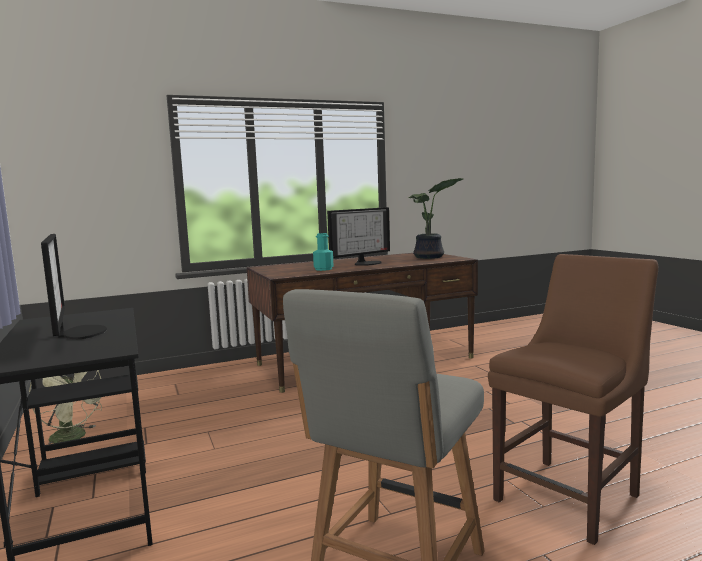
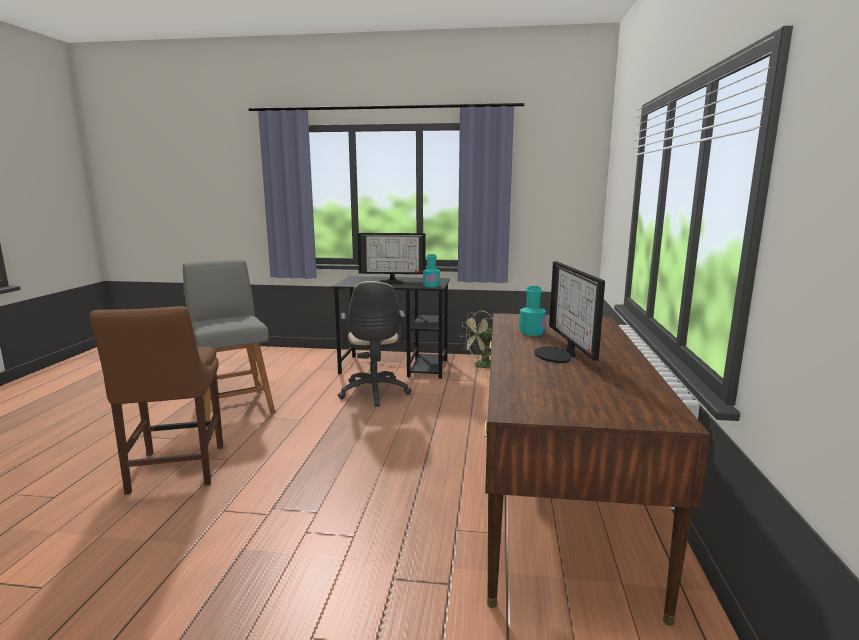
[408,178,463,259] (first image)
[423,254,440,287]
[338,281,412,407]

▸ THE TASK:
With the pictures omitted, reproduce the data above exactly.

▸ ANSWER FOR THE TASK:
[408,178,463,259] (first image)
[423,254,440,287]
[338,281,412,407]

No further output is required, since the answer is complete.